Identity crisis
Comment me définir ? Qu'est ce que je souhaite dans la vie ? Où me vois-je dans X années ? Qui suis-je ? Ce sont d'horribles questions. À trop vouloir chercher à plaire à tout le monde, je crois que je me suis oublié moi-même. Ma capacité d'adaptation me fait défaut ; toute ma vie j'ai voulu me modeler, rentrer dans le moule, me fondre dans la masse. J'ai suivi à la lettre un chemin tracé pour ma réussite, sans jamais me questionner sur mes raisons d'exister. Et quand est-il de mon identité propre, intime, sexuelle ? La prise de conscience et la quête identitaire auxquelles je suis confronté depuis des mois maintenant m'usent.

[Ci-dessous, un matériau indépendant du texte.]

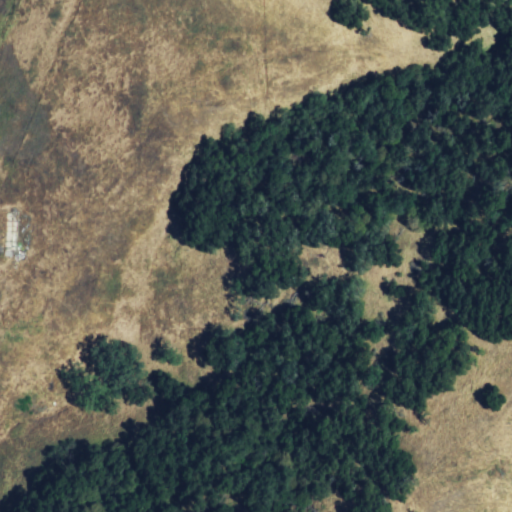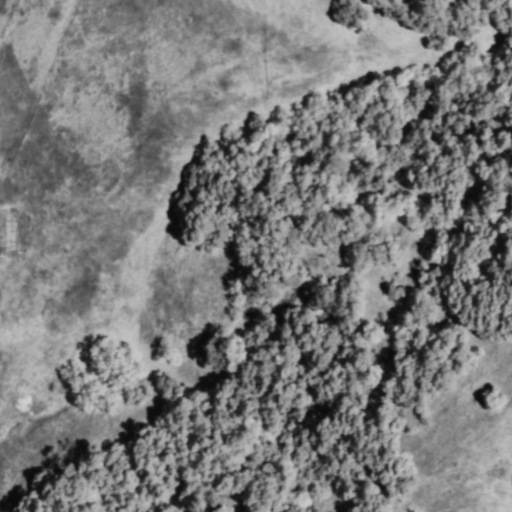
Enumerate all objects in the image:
building: (10, 231)
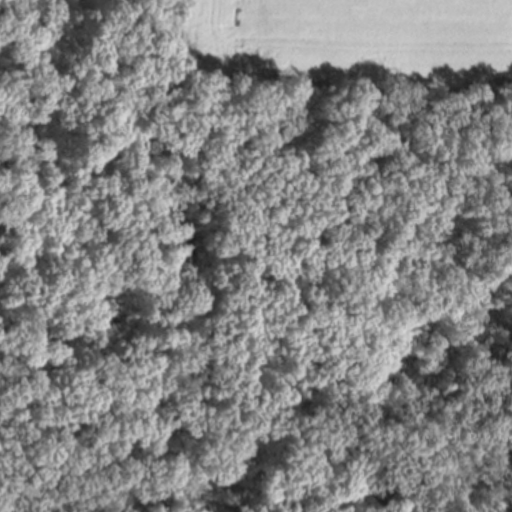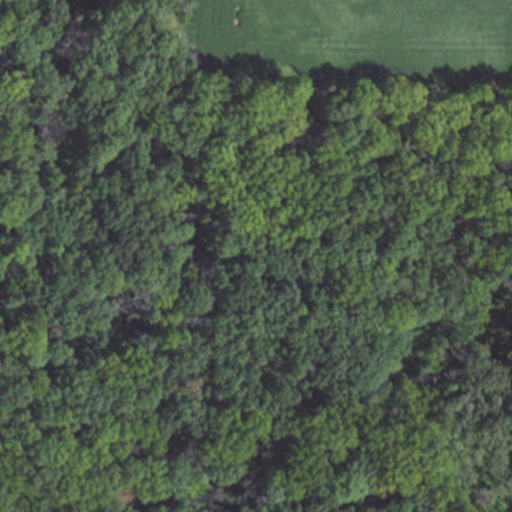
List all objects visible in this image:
crop: (349, 36)
road: (26, 103)
road: (102, 198)
park: (250, 302)
road: (50, 373)
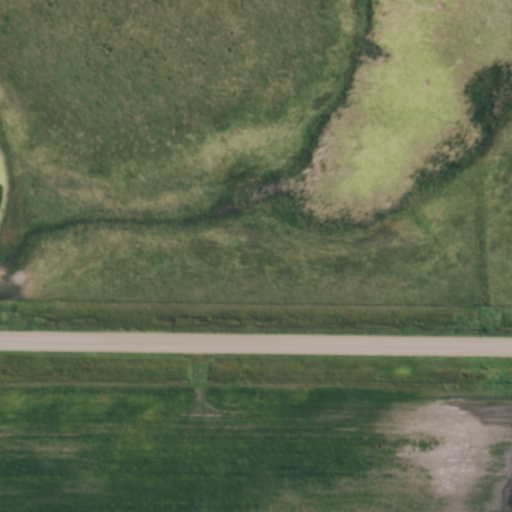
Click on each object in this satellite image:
road: (255, 340)
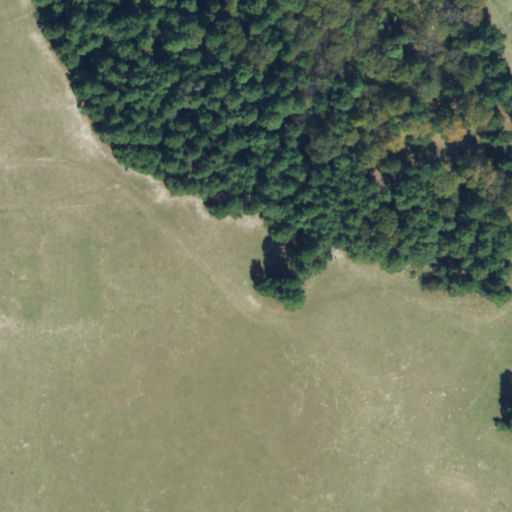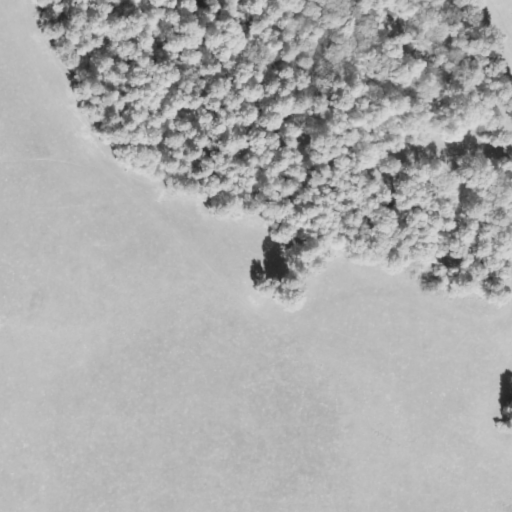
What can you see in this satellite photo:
road: (300, 186)
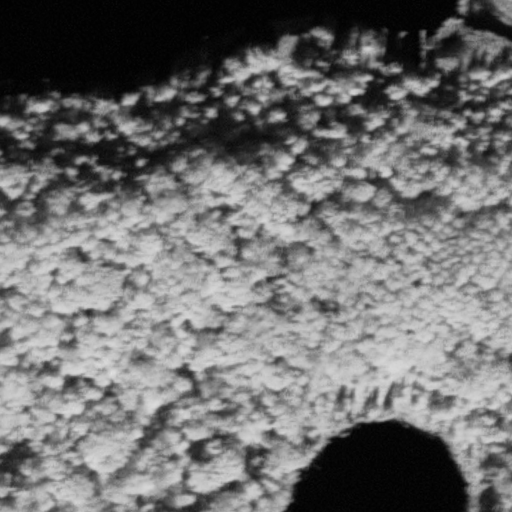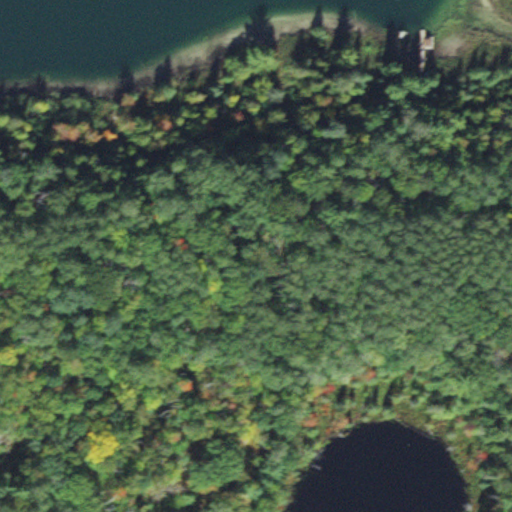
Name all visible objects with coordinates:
river: (493, 23)
road: (441, 216)
road: (263, 260)
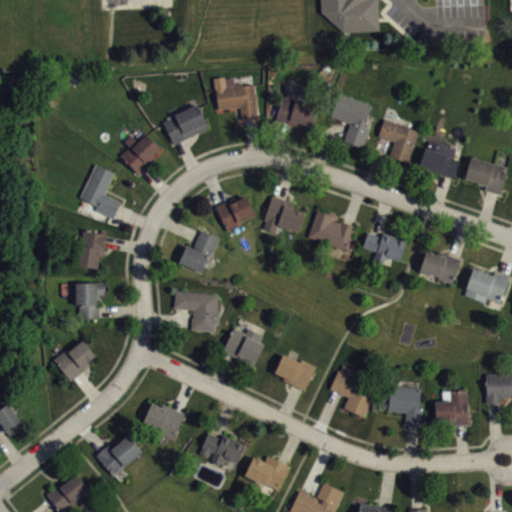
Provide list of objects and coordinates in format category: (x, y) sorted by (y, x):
parking lot: (142, 3)
parking lot: (510, 4)
building: (351, 13)
building: (354, 17)
road: (435, 19)
parking lot: (440, 19)
building: (236, 94)
building: (238, 102)
building: (297, 107)
building: (352, 116)
building: (298, 117)
building: (184, 122)
building: (355, 123)
building: (188, 129)
road: (251, 136)
building: (398, 136)
road: (277, 137)
road: (324, 141)
building: (401, 145)
building: (138, 150)
road: (187, 155)
road: (259, 155)
building: (438, 156)
building: (142, 157)
road: (375, 161)
building: (441, 164)
road: (172, 171)
building: (486, 172)
road: (284, 178)
building: (489, 179)
road: (157, 180)
road: (214, 183)
building: (100, 189)
road: (439, 190)
building: (103, 196)
road: (353, 202)
road: (178, 207)
road: (487, 207)
building: (233, 210)
building: (281, 213)
road: (381, 213)
road: (133, 215)
building: (238, 217)
building: (285, 220)
road: (175, 224)
building: (330, 228)
building: (333, 236)
road: (458, 237)
road: (124, 243)
building: (91, 245)
building: (384, 245)
building: (198, 249)
building: (387, 250)
building: (95, 254)
building: (201, 257)
road: (506, 257)
building: (440, 265)
building: (442, 271)
building: (485, 283)
building: (488, 291)
building: (88, 297)
building: (91, 305)
building: (199, 307)
road: (121, 309)
road: (362, 311)
building: (511, 312)
park: (363, 313)
building: (202, 314)
road: (168, 318)
building: (244, 343)
building: (246, 350)
building: (74, 358)
building: (78, 364)
road: (221, 368)
building: (294, 369)
building: (296, 376)
building: (498, 385)
road: (88, 387)
building: (354, 387)
road: (183, 392)
building: (499, 392)
building: (356, 396)
road: (288, 401)
building: (406, 402)
building: (452, 405)
building: (409, 409)
road: (324, 411)
building: (455, 414)
road: (222, 415)
building: (163, 416)
building: (9, 418)
road: (321, 420)
road: (75, 421)
building: (165, 424)
building: (11, 425)
road: (494, 430)
road: (89, 433)
road: (316, 435)
road: (460, 441)
road: (410, 443)
road: (289, 444)
building: (221, 447)
road: (11, 450)
building: (117, 453)
building: (224, 454)
building: (121, 460)
road: (315, 465)
road: (97, 470)
building: (267, 470)
road: (294, 473)
building: (270, 477)
road: (496, 482)
road: (387, 483)
road: (415, 485)
road: (4, 486)
building: (68, 491)
building: (71, 497)
park: (173, 499)
building: (317, 500)
building: (322, 503)
road: (12, 504)
road: (44, 505)
building: (372, 507)
building: (416, 509)
building: (366, 510)
building: (496, 511)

Cela dit, je ne peux nier avoir fait des progrès. Mais cette sensation d'être une coquille vide, un réceptacle errant qui fond ses bordures dans celles de son environnement, me colle à la peau. J'ai cru bon de vouloir à tout prix me faire apprécier, sans doute aveuglé par, au choix, le narcissime ou l'érotomanie. En ce moment, questionner mon être et ses intentions est le chemin le plus court vers la douleur, la déperdition et les larmes. Quand les questions de l'identité refont surface, viennent avec elles une vague tonnante de tumultes.
Cette course absurde pour échapper à moi-même et à ce que je suis ne rime à rien. Je sais pertinemment que j'ai tout intérêt à me concentrer sur moi, ma pensée, mes sentiments, ma solitude. Avant de quitter tout le monde du jour au lendemain, je ferai juste mieux d'accepter de passer du temps avec moi-même. C'est si simple, et pourtant une vie perdue, passer mon adolescence à m'isoler dans ma chambre n'a pas aidé.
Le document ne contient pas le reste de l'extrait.